● **YOUR OBJECTIVE**:
Please give back each line below unchanged; none of the pictures should appear.

[MATERIAL FOR THIS EXERCISE — start]

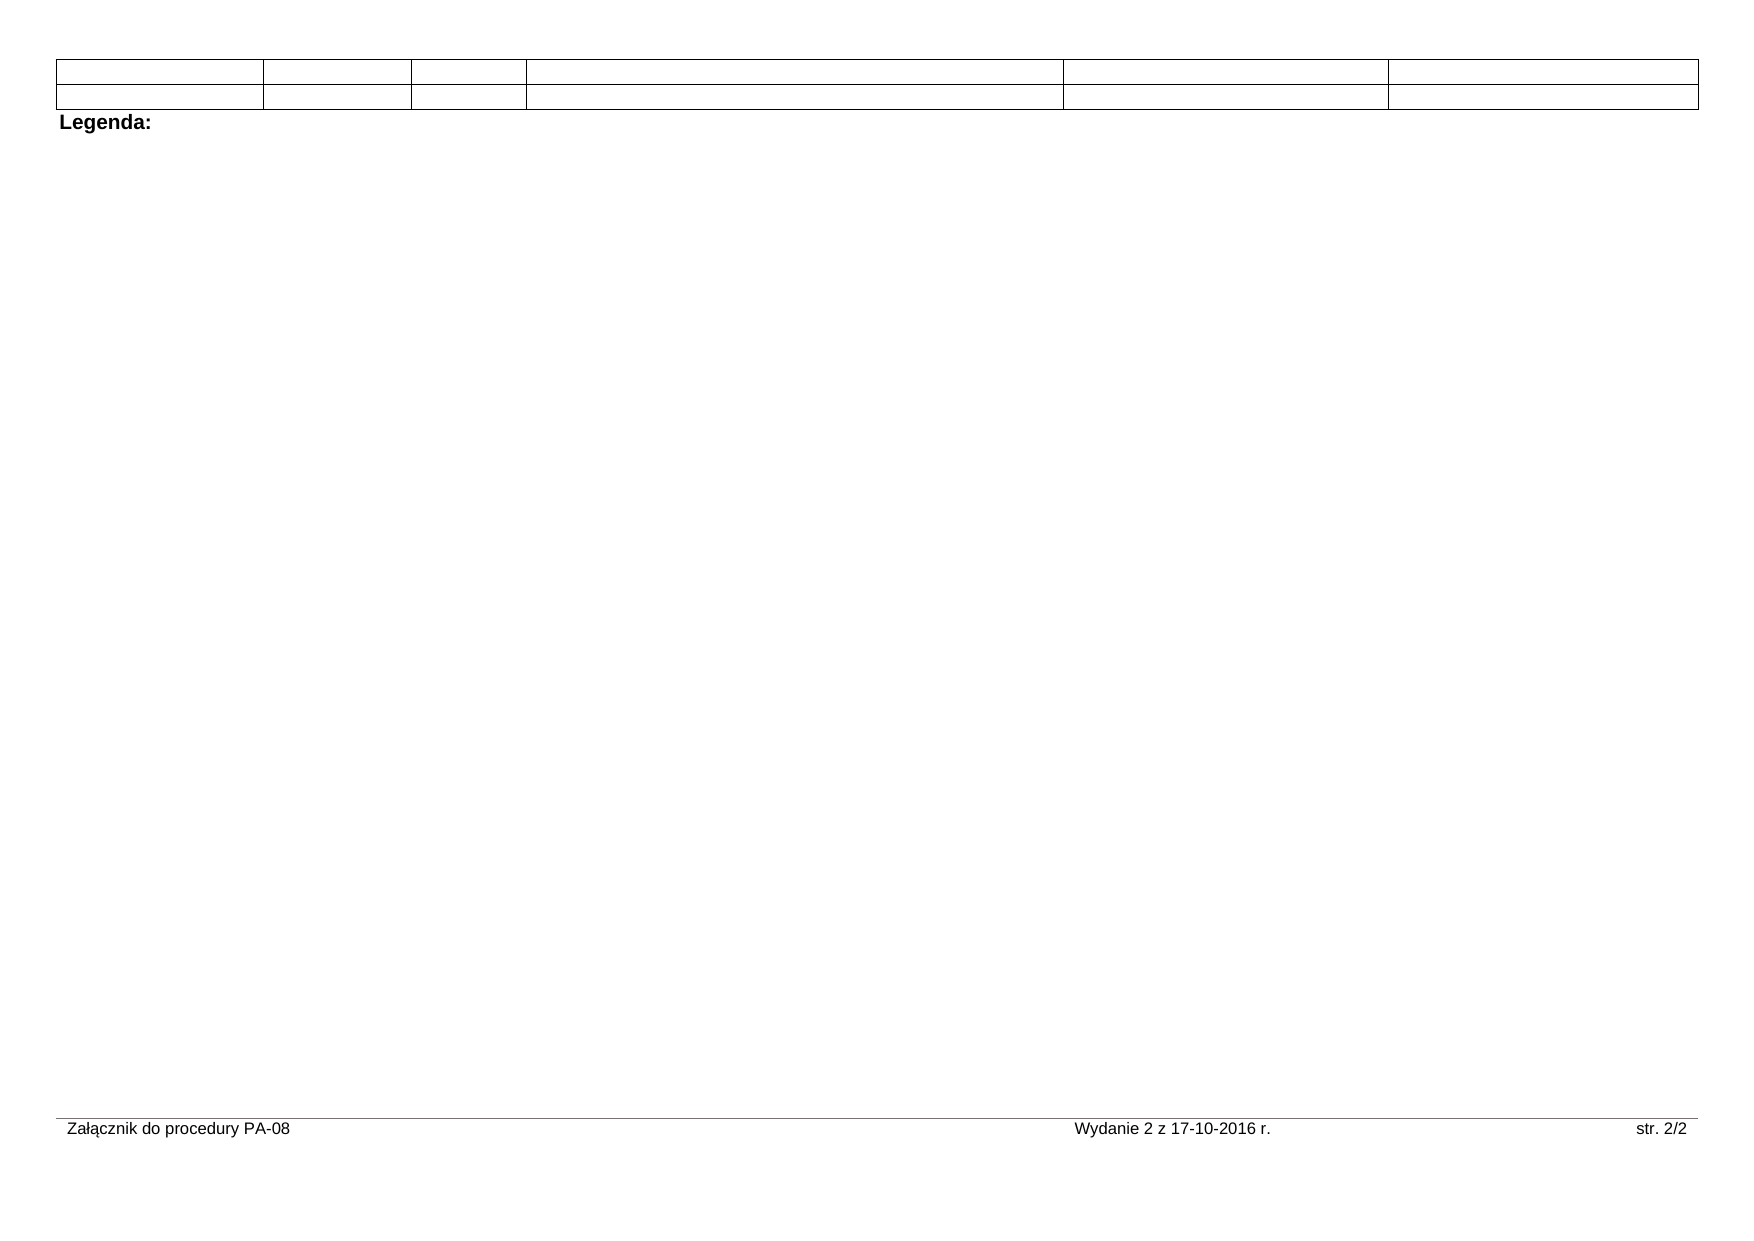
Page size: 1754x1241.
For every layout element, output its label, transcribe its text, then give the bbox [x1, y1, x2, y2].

table_cell [527, 60, 1063, 84]
table_cell [1389, 85, 1698, 109]
table_cell [264, 85, 411, 109]
table_cell [412, 85, 526, 109]
table_cell [57, 85, 263, 109]
table_cell [264, 60, 411, 84]
table_cell [57, 60, 263, 84]
table_cell [527, 85, 1063, 109]
table_cell [412, 60, 526, 84]
table_cell [1064, 85, 1388, 109]
table_cell [1389, 60, 1698, 84]
table_cell [1064, 60, 1388, 84]
text Legenda: [59, 110, 1695, 134]
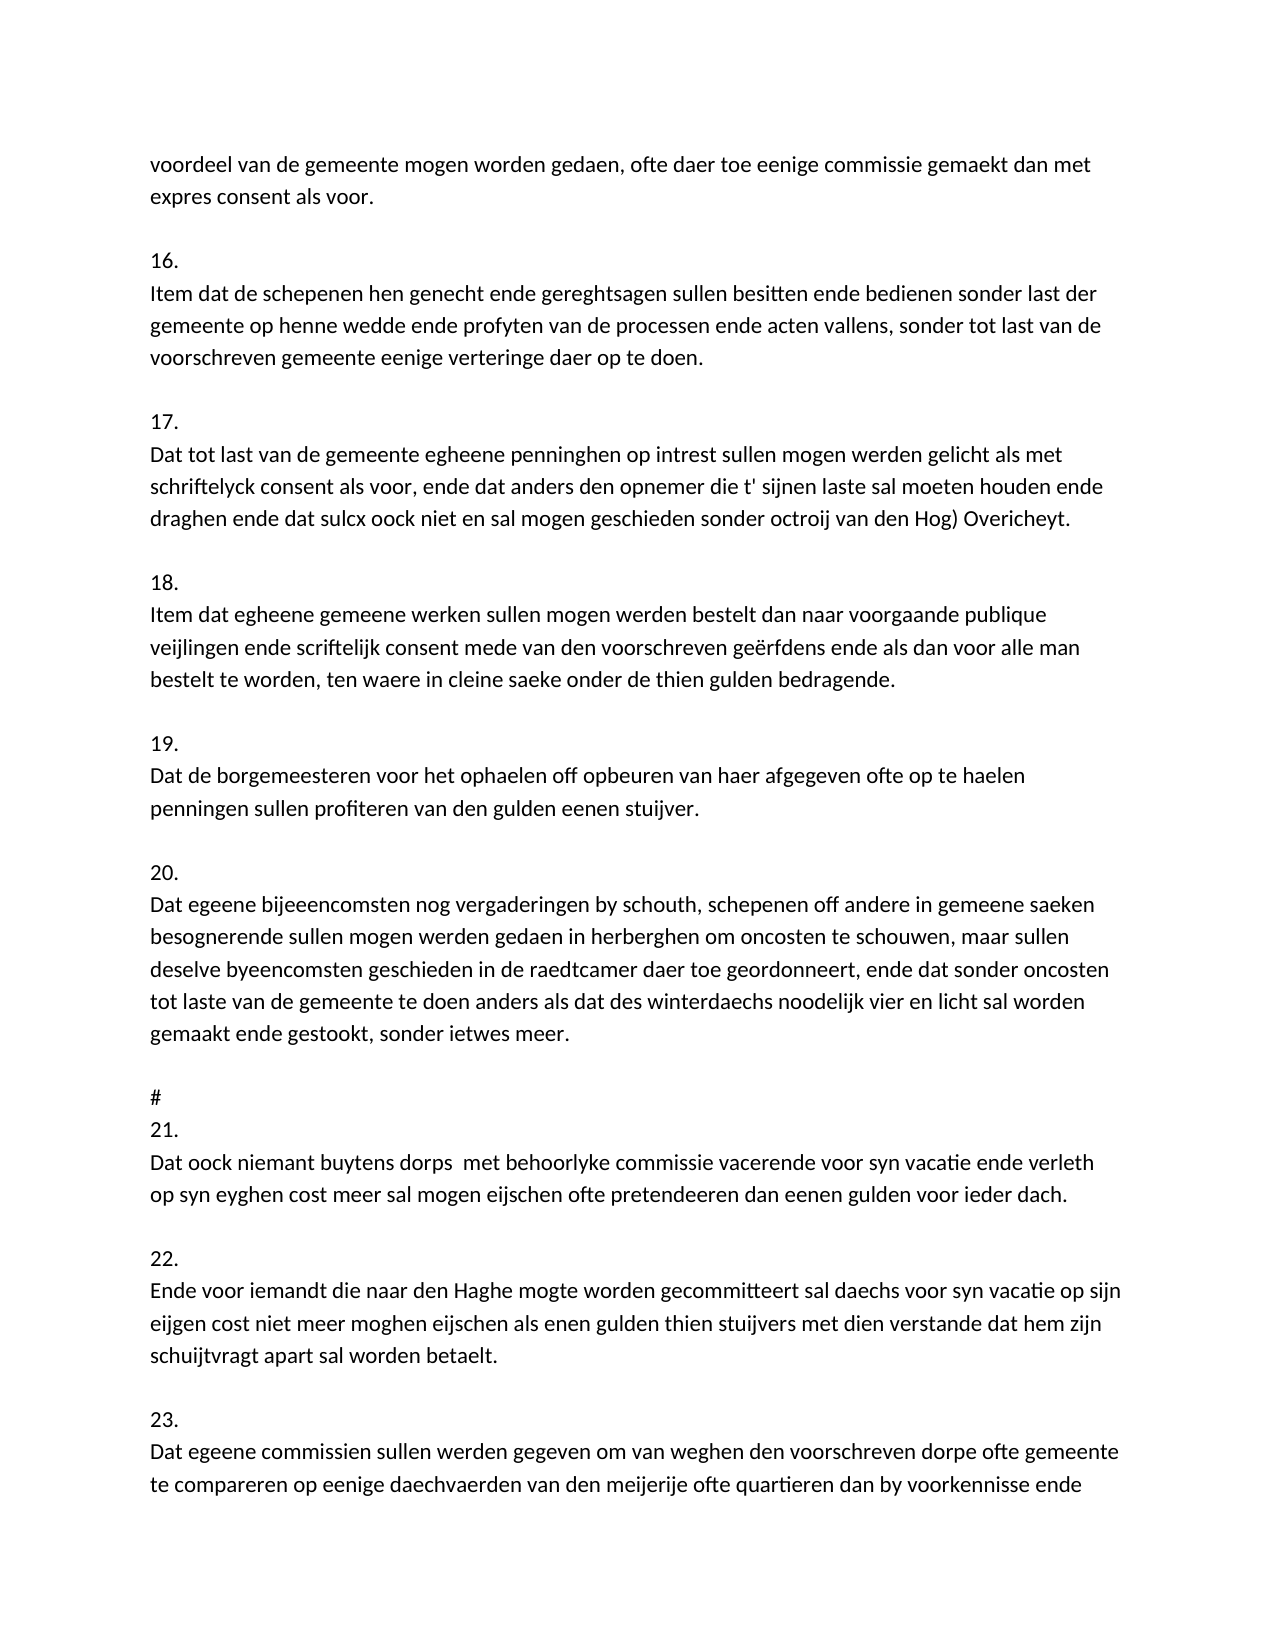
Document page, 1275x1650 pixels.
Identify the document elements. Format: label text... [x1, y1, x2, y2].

text # [150, 1083, 1125, 1111]
text Dat oock niemant buytens dorps met behoorlyke commissie vacerende voor syn vacatie ende verleth op syn eyghen cost meer sal mogen eijschen ofte pretendeeren dan eenen gulden voor ieder dach. [150, 1148, 1125, 1208]
text 20. [150, 858, 1125, 886]
text 22. [150, 1244, 1125, 1272]
text 23. [150, 1405, 1125, 1433]
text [150, 1437, 1125, 1498]
text Ende voor iemandt die naar den Haghe mogte worden gecommitteert sal daechs voor syn vacatie op sijn eijgen cost niet meer moghen eijschen als enen gulden thien stuijvers met dien verstande dat hem zijn schuijtvragt apart sal worden betaelt. [150, 1277, 1125, 1369]
text Dat de borgemeesteren voor het ophaelen off opbeuren van haer afgegeven ofte op te haelen penningen sullen profiteren van den gulden eenen stuijver. [150, 762, 1125, 822]
text 17. [150, 407, 1125, 436]
text 21. [150, 1116, 1125, 1144]
text Item dat de schepenen hen genecht ende gereghtsagen sullen besitten ende bedienen sonder last der gemeente op henne wedde ende profyten van de processen ende acten vallens, sonder tot last van de voorschreven gemeente eenige verteringe daer op te doen. [150, 279, 1125, 371]
text Item dat egheene gemeene werken sullen mogen werden bestelt dan naar voorgaande publique veijlingen ende scriftelijk consent mede van den voorschreven geërfdens ende als dan voor alle man bestelt te worden, ten waere in cleine saeke onder de thien gulden bedragende. [150, 601, 1125, 693]
text Dat tot last van de gemeente egheene penninghen op intrest sullen mogen werden gelicht als met schriftelyck consent als voor, ende dat anders den opnemer die t' sijnen laste sal moeten houden ende draghen ende dat sulcx oock niet en sal mogen geschieden sonder octroij van den Hog) Overicheyt. [150, 440, 1125, 532]
text 19. [150, 729, 1125, 757]
text Dat egeene bijeeencomsten nog vergaderingen by schouth, schepenen off andere in gemeene saeken besognerende sullen mogen werden gedaen in herberghen om oncosten te schouwen, maar sullen deselve byeencomsten geschieden in de raedtcamer daer toe geordonneert, ende dat sonder oncosten tot laste van de gemeente te doen anders als dat des winterdaechs noodelijk vier en licht sal worden gemaakt ende gestookt, sonder ietwes meer. [150, 890, 1125, 1047]
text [150, 150, 1125, 210]
text 16. [150, 247, 1125, 274]
text 18. [150, 568, 1125, 596]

[MATERIAL FOR THIS EXERCISE — finish]

● **OUTPUT FOR THIS EXERCISE**:
Page size: 1754x1241.
For every layout element, output its label, transcribe its text, then give the bbox [x1, y1, x2, y2].

table_cell [527, 60, 1063, 84]
table_cell [1389, 85, 1698, 109]
table_cell [264, 85, 411, 109]
table_cell [412, 85, 526, 109]
table_cell [57, 85, 263, 109]
table_cell [264, 60, 411, 84]
table_cell [57, 60, 263, 84]
table_cell [527, 85, 1063, 109]
table_cell [412, 60, 526, 84]
table_cell [1064, 85, 1388, 109]
table_cell [1389, 60, 1698, 84]
table_cell [1064, 60, 1388, 84]
text Legenda: [59, 110, 1695, 134]
Document page, 1275x1650 pixels.
Identify the document elements. Format: label text... [x1, y1, x2, y2].

text # [150, 1083, 1125, 1111]
text Dat oock niemant buytens dorps met behoorlyke commissie vacerende voor syn vacatie ende verleth op syn eyghen cost meer sal mogen eijschen ofte pretendeeren dan eenen gulden voor ieder dach. [150, 1148, 1125, 1208]
text 20. [150, 858, 1125, 886]
text 22. [150, 1244, 1125, 1272]
text 23. [150, 1405, 1125, 1433]
text [150, 1437, 1125, 1498]
text Ende voor iemandt die naar den Haghe mogte worden gecommitteert sal daechs voor syn vacatie op sijn eijgen cost niet meer moghen eijschen als enen gulden thien stuijvers met dien verstande dat hem zijn schuijtvragt apart sal worden betaelt. [150, 1277, 1125, 1369]
text Dat de borgemeesteren voor het ophaelen off opbeuren van haer afgegeven ofte op te haelen penningen sullen profiteren van den gulden eenen stuijver. [150, 762, 1125, 822]
text 17. [150, 407, 1125, 436]
text 21. [150, 1116, 1125, 1144]
text Item dat de schepenen hen genecht ende gereghtsagen sullen besitten ende bedienen sonder last der gemeente op henne wedde ende profyten van de processen ende acten vallens, sonder tot last van de voorschreven gemeente eenige verteringe daer op te doen. [150, 279, 1125, 371]
text Item dat egheene gemeene werken sullen mogen werden bestelt dan naar voorgaande publique veijlingen ende scriftelijk consent mede van den voorschreven geërfdens ende als dan voor alle man bestelt te worden, ten waere in cleine saeke onder de thien gulden bedragende. [150, 601, 1125, 693]
text Dat tot last van de gemeente egheene penninghen op intrest sullen mogen werden gelicht als met schriftelyck consent als voor, ende dat anders den opnemer die t' sijnen laste sal moeten houden ende draghen ende dat sulcx oock niet en sal mogen geschieden sonder octroij van den Hog) Overicheyt. [150, 440, 1125, 532]
text 19. [150, 729, 1125, 757]
text Dat egeene bijeeencomsten nog vergaderingen by schouth, schepenen off andere in gemeene saeken besognerende sullen mogen werden gedaen in herberghen om oncosten te schouwen, maar sullen deselve byeencomsten geschieden in de raedtcamer daer toe geordonneert, ende dat sonder oncosten tot laste van de gemeente te doen anders als dat des winterdaechs noodelijk vier en licht sal worden gemaakt ende gestookt, sonder ietwes meer. [150, 890, 1125, 1047]
text [150, 150, 1125, 210]
text 16. [150, 247, 1125, 274]
text 18. [150, 568, 1125, 596]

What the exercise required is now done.